Local organization works to nourish U.S.-Israel plant-science roots

BY ROBERT A. COHN, Editor-in-Chief Emeritus

BioSTL, a local organization seeking to bring Israeli biotechnology firms to the St. Louis area, has found early success since the launch of its St. Louis-Israel Innovation Connecting Initiative (SLIIC) this fall. The organization announced in November that the Israeli agritech firm Kaiima Bio-Agritech selected St. Louis as the location of its U.S. headquarters. 

Donn Rubin is BioSTL president and CEO and founder of SLIIC. He chairs the Jewish Community Relations Council Israel Committee and has served on the board of Jewish Federation.

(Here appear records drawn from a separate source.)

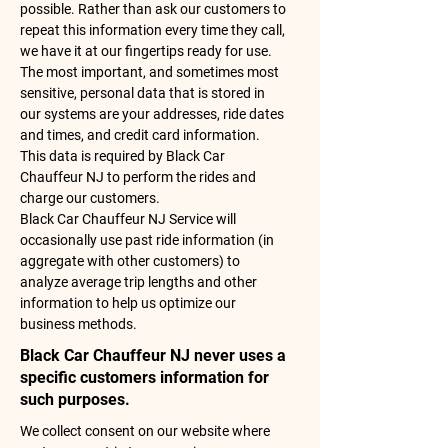
possible. Rather than ask our customers to
repeat this information every time they call,
we have it at our fingertips ready for use.
The most important, and sometimes most
sensitive, personal data that is stored in
our systems are your addresses, ride dates
and times, and credit card information.
This data is required by Black Car
Chauffeur NJ to perform the rides and
charge our customers.
Black Car Chauffeur NJ Service will
occasionally use past ride information (in
aggregate with other customers) to
analyze average trip lengths and other
information to help us optimize our
business methods.
Black Car Chauffeur NJ never uses a
specific customers information for
such purposes.
We collect consent on our website where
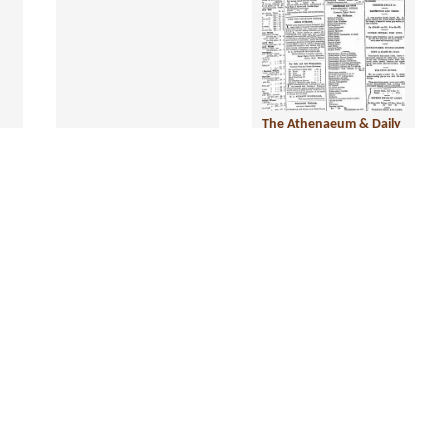
The Athenaeum & Daily
News, 3 October 1877
Year:
1877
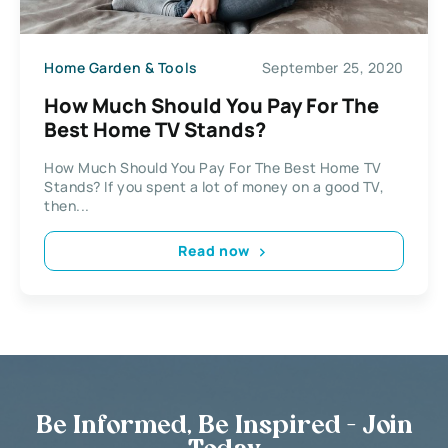
Home Garden & Tools
September 25, 2020
How Much Should You Pay For The
Best Home TV Stands?
How Much Should You Pay For The Best Home TV
Stands? If you spent a lot of money on a good TV,
then...
Read now
Be Informed, Be Inspired - Join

Rubin and his wife, Beth, are members of Kol Rinah and live in Clayton with their two sons, who attend Clayton High School. 

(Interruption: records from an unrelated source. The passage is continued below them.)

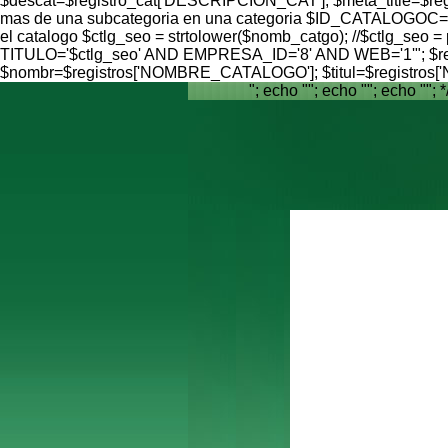
$descat=$registro_cat['DESCRIPCION_CAT']; $meta_title=$reg
mas de una subcategoria en una categoria $ID_CATALOGOC=$reg
el catalogo $ctlg_seo = strtolower($nomb_catgo); //$ctlg_seo = 
TITULO='$ctlg_seo' AND EMPRESA_ID='8' AND WEB='1'"; $result 
$nombr=$registros['NOMBRE_CATALOGO']; $titul=$registro
"; echo ""; echo ""; echo ""; *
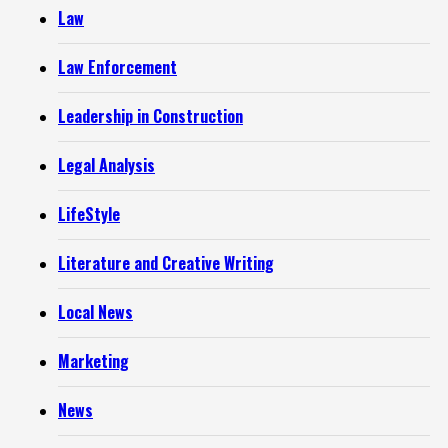
Law
Law Enforcement
Leadership in Construction
Legal Analysis
LifeStyle
Literature and Creative Writing
Local News
Marketing
News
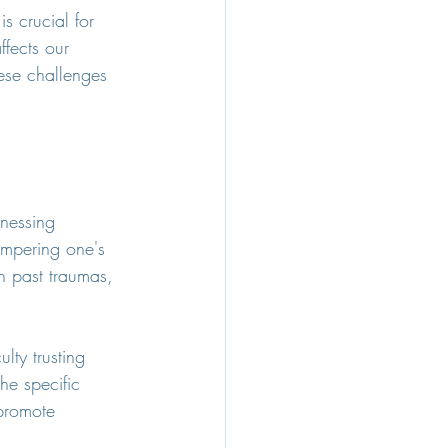
s crucial for 
fects our 
hese challenges 
nessing 
hampering one's 
h past traumas, 
lty trusting 
he specific 
 promote 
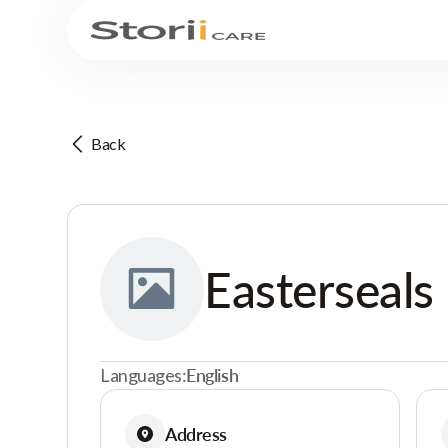
Back
Easterseals
Languages:
English
Address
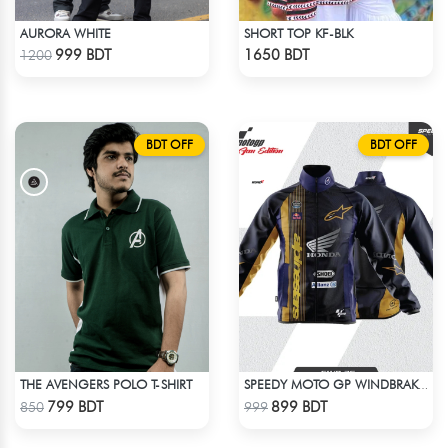
AURORA WHITE
SHORT TOP KF-BLK
Check Product
Check Product
999 BDT
1650 BDT
1200
BDT OFF
BDT OFF
THE AVENGERS POLO T-SHIRT
SPEEDY MOTO GP WINDBRAKER (14)
Check Product
Check Product
799 BDT
899 BDT
850
999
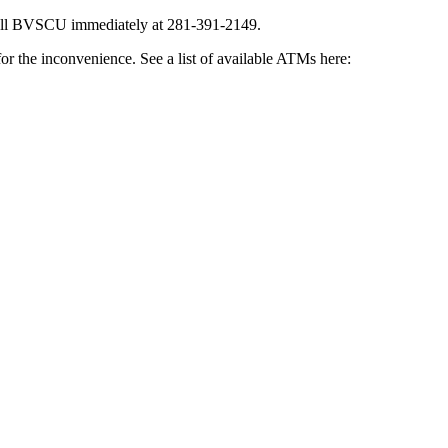
all BVSCU immediately at 281-391-2149.
or the inconvenience. See a list of available ATMs here:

The Jewish Light recently asked Rubin to discuss BioSTL’s work.

What is BioSTL?

BioSTL is a regional nonprofit organization advancing the St. Louis region’s economic vitality by cultivating a strong life-science and innovation community. Since 2001, representing a coalition of top St. Louis academic, business and philanthropic leaders, we have developed a local entrepreneurial ecosystem including a pipeline of new startup companies, venture capital, physical infrastructure (labs, incubators and research districts) and public policy. We have helped start and have invested in 53 St. Louis-based medical and plant-science startups that have collectively raised more than $190 million.

How does SLIIC fit with BioSTL’s mission?

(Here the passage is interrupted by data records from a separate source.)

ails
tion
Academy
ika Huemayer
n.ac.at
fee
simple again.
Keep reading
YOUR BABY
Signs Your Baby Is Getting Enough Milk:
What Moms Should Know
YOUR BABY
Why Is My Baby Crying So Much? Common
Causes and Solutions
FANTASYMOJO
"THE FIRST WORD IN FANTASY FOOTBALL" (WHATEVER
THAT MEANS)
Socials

The St. Louis-Israel Innovation Connection is designed to tap into the amazing stream of innovative companies emerging in Israel, often referred to as the Startup Nation. We see it as an important complement to BioSTL’s ongoing grow-our-own efforts of starting companies in St. Louis based on discoveries and inventions from local universities, medical schools and entrepreneurs. 

There are many common areas of strength shared by Israel and St. Louis, including plant/agtech, health care and medical technologies, and financial tech/cyber-security. 

Our SLIIC approach is not to relocate entire companies from Israel. Rather, we seek to identify Israeli companies that have evolved to the point where it is critical for them to establish a North American presence to access capital, markets, research collaborations or corporate partners. To make the case that St. Louis is a better choice than perhaps more well-known locales on the East and West coasts, our team makes valuable connections to St. Louis corporations, investors, universities or other support.

How did you get introduced to Kaiima Bio-Agritech?

During an exploratory trip to Israel in May, we met with Kaiima, an exciting plant-science company based in the lower Galilee. Based on our meetings, Kaiima leadership chose St. Louis to base its U.S. operations. 

What advantages does St. Louis have over other potential locations for Kaiima’s U.S. headquarters?

St. Louis offers unparalleled plant-science research talent and facilities, including the Donald Danforth Plant Science Center, proximity to major agtech corporations (especially Monsanto and German agtech company KWS), and a growing cluster of related entrepreneurial activity. When we first met, the Kaiima team was unaware of most of these assets.

What will this move mean not only for BioSTL, but for the overall St. Louis area economy?

This early success is an important validation of our approach and our decision to focus our company recruiting efforts on Israel. In contrast to most young, high-risk startups we support locally, Kaiima is a more mature company, having raised $98 million from global investors and employing over 100 workers, mostly in Israel. Kaiima will start with a small team in St. Louis, but as their U.S. operations grow, we can now anticipate that growth to take place here in St. Louis.

 What’s next with BioSTL and SLIIC?

We have eight or nine additional Israel companies we are in discussions with currently. In other international efforts, BioSTL helped recruit the U.S. R&D headquarters of KWS to St. Louis and has been nurturing China-St. Louis relationships. But because of its tremendous potential, our primary international focus is on Israel and the SLIIC initiative.